Intanto, alla presenza del sindaco Gianluca Leo, di alcuni assessori, del parroco don Alessandro Casartelli, della banda musicale e di tanti cittadini, sabato la cooperativa di consumo “L’Unione”, presieduta da Giancarlo Portale, con Luciano Agliati suo vice, ha chiuso una pagina importante della sua lunga storia cedendo alla Sidis del gruppo Vegè la gestione del negozio InCoop che è stato per oltre un secolo un punto di riferimento per la comunità lipomese.

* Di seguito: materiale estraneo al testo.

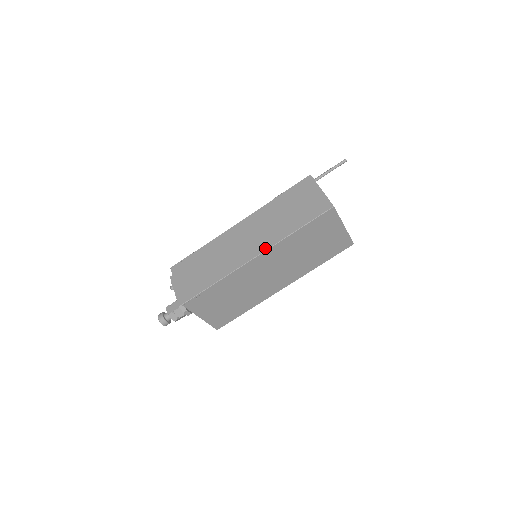
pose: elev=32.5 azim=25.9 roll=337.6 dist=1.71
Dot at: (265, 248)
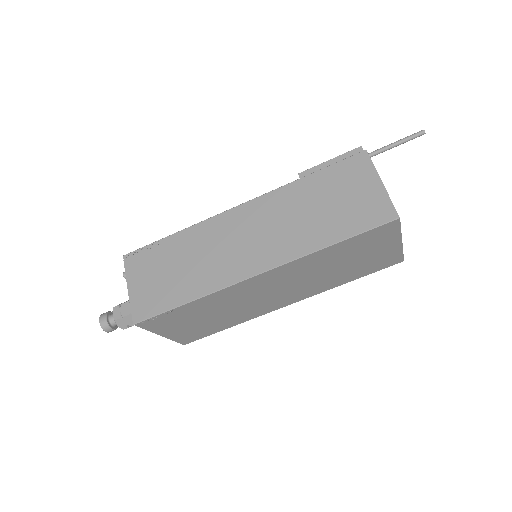
Dot at: (275, 263)
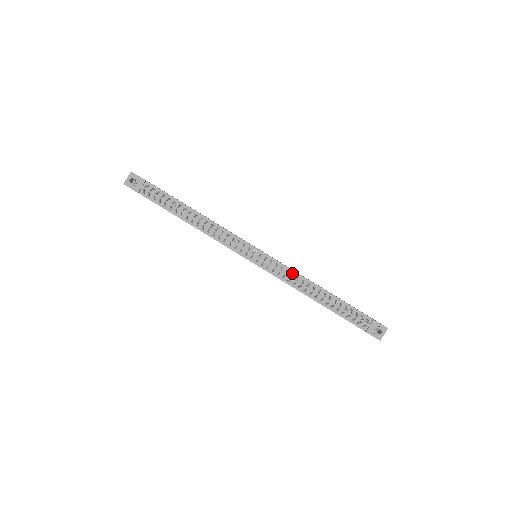
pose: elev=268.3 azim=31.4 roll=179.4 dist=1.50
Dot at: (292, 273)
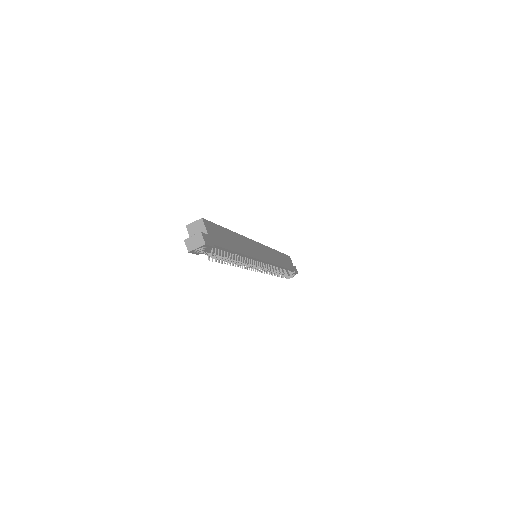
Dot at: (273, 266)
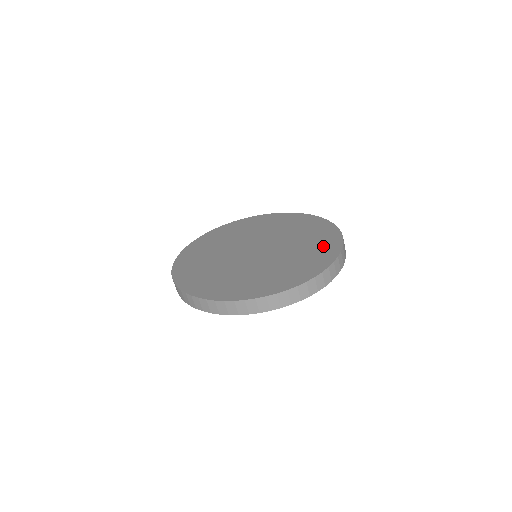
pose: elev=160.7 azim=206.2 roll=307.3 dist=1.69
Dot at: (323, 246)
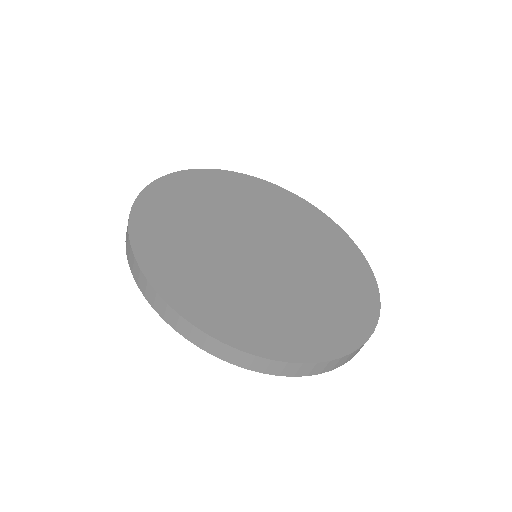
Dot at: (353, 272)
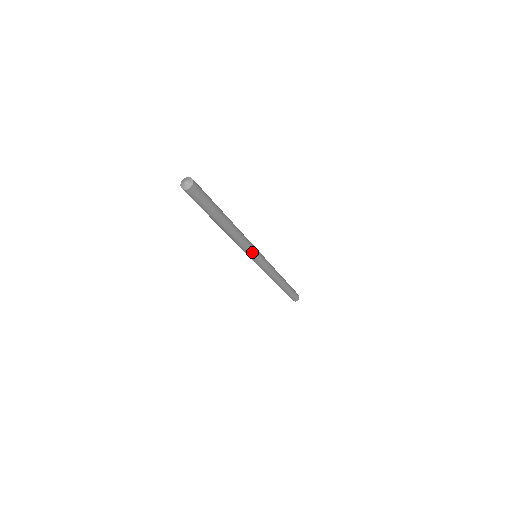
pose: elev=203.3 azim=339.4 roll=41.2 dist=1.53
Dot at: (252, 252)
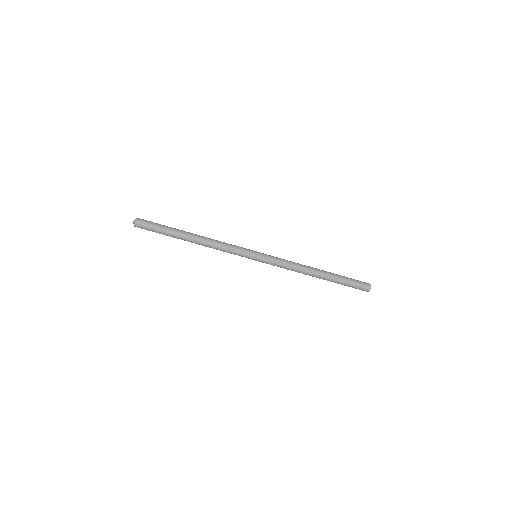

«Una storia fatta di cooperazione, solidarietà, volontarietà, impegno e legame profondo con il territorio – ha ricordato Portale – che appartiene a tutti i lipomesi, che meritava di essere preservata e proiettata nel futuro. Questo passaggio alla società subentrante, rappresenta molto di più di un cambio di gestione. Rappresenta la possibilità di aprire una nuova fase nel rispetto dei valori che hanno accompagnato questa attività nel corso della sua lunga storia».
«Oggi possiamo guardare avanti con fiducia - ha aggiunto - Non perchè il percorso sia stato facile, ma perchè insieme abbiamo dimostrato che una comunità unita sa trovare la forza per superare anche le sfide più difficili»
I referenti del gruppo subentrate hanno assicurato che intendono mantenere la struttura come negozio di vicinato, dando continuità e salvaguardando i posti di lavoro dei cinque dipendenti.